Embora só aparecesse uma vez por ano, o Catitinha era uma das figuras típicas da praia de Espinho, juntamente com as vendedoras de "línguas da sogra" e o Zé Batateiro, que era um vendedor de batatas fritas muito pitoresco também (ele anunciava-se como sendo o «Zé Batateiiiiiiiiiiiiiro»).
Sempre vestido com um fato completo, com laço, colete e tudo, por muito calor que fizesse, e com umas grandes e respeitáveis barbas brancas, o Catitinha possuía uma figura que só não era imponente, porque os seus olhos irradiavam bondade e não altivez, de tal modo que toda a criançada corria para junto dele, sem qualquer receio, assim que aparecia.

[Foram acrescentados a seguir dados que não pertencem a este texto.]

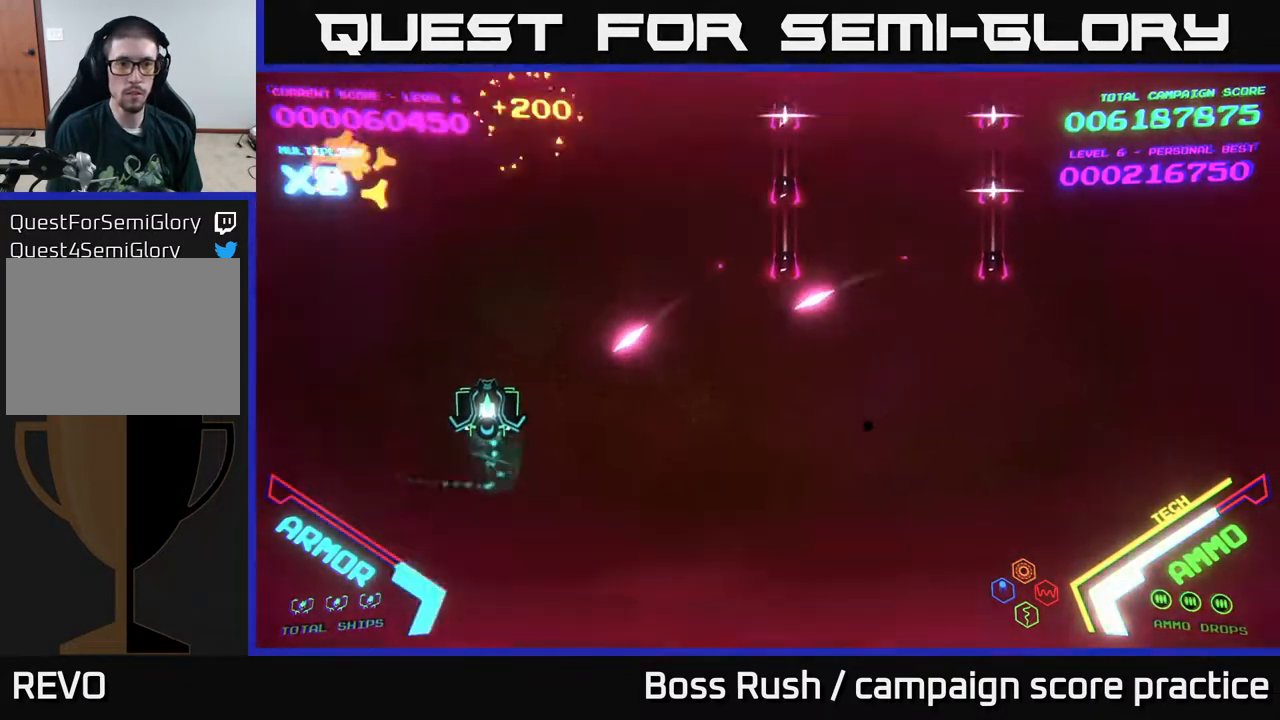
{"buttons": [], "left_stick": "up-right", "right_stick": "center", "events": [[67, "left_stick", "up-left"], [350, "left_stick", "up-right"]]}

Mas quem era, afinal, o Catitinha? De seu nome próprio António Joaquim Ferreira, o Catitinha nasceu na freguesia de S. Tiago, no concelho de Torres Novas, em 23 de outubro de 1880, e faleceu em Avanca, no concelho de Estarreja, onde está sepultado, em 9 de abril de 1969. Dizia-se que ele tinha enlouquecido em consequência da morte de uma sua filha, por atropelamento, e que, a partir desse trágico acontecimento, ele passou a percorrer as praias todas, desde Moledo do Minho até Cascais, pelo menos, para se ver rodeado de crianças, muitas crianças, todas as crianças. E as crianças sentiam-se atraídas por ele. E ele sentia-se feliz, como se fosse uma criança grande e barbuda no meio das outras crianças.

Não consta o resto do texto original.